Comment So what? (Score 4, Interesting) 332
If I were a betting man, I would say that anything which isn't tied to locality and is not specialist/niche in nature is doomed to become as crappy as any normal job. Locality is real important because boilerplate services which are not niche such as auto maintenance are highly localised to the customer, and hence a mechanic or plumber in a rich neighbourhood will tend to earn loads for identical work done elsewhere. Compare auto maintenance costs between Berlin and Addis Ababa for example.
As my daddy said to me many, many years ago, the secret to high earnings and excellent work conditions in the free market is to be perceived by those with money as being able to do something valuable which is perceived as hard to find elsewhere. I know a guy who fits spiral staircases - he's good at it, but his talents are hardly unique. Yet Elton John had him fit a spiral staircase in one of his houses a few years ago, then the other celebs saw it and suddenly he's putting in spiral staircases all over the world and charging six or seven times the normal cost. In the end, it is cheaper to pay seven times the odds and avoiding finding your own worker when your opportunity cost per hour is like US$500!

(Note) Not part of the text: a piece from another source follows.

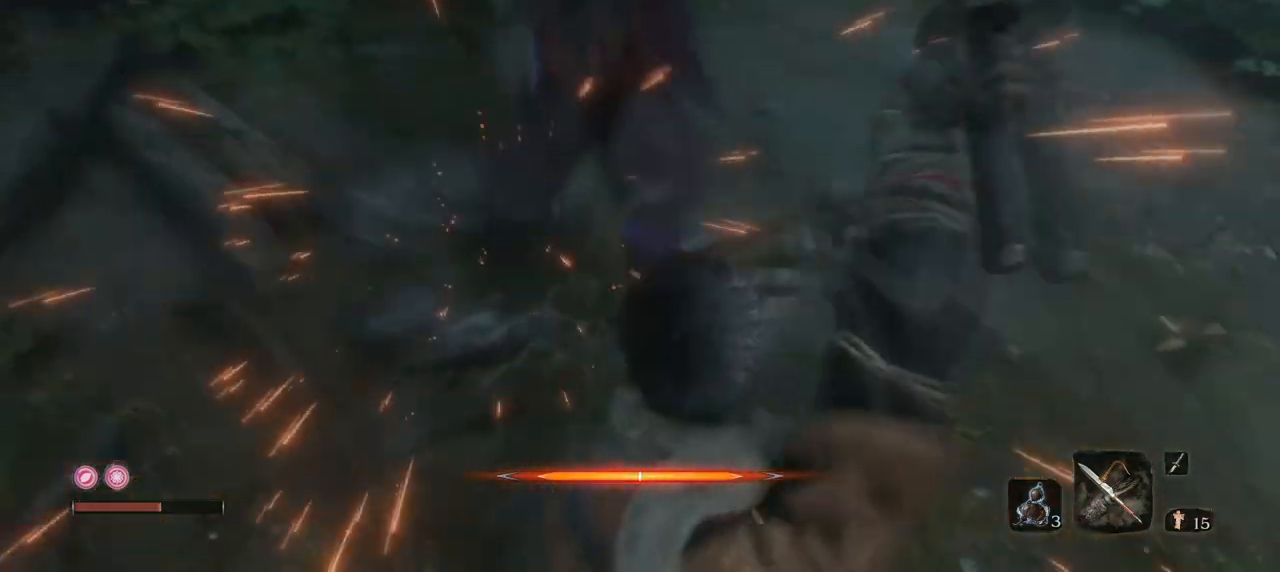
{"keys": ["w"], "mouse": ["left"], "events": [[100, "q", "down"], [334, "q", "up"], [434, "mouse_left", "down"]]}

The second thing my daddy said to me is to leave the free market when you start thinking of having children. The free market will throw you away if you get sick or you lose your reputation which someone influential can easily cause. He suggested a highly unionised public sector job where if you feel a bit peaky you can just go on sick leave for twenty years. Personally, I wish there were some middle ground between excellence being rewarded and the dead but safe hand of guarantee, but we as a society are still too torn between the old Babylon myth even after all these millenia later
I would also say that from my personal perspective as a specialist IT consultant, work is still paying US$750-1000/day upwards but the recession means that there is simply a lot less of such work, so much so that you have to find other sources of income which are usually totally unrelated to IT as so to prevent reputation damage. However in my subjective opinion there is certainly no pressure to reduce payments for high quality specialist work, if anything in some fields the rate is actually rising as more skilled professionals quit permie jobs for their own IT consultancy business. At the top end things keep on getting better, and at the bottom they keep on getting worse. Just like the wage gap in all Western countries since the 1980s!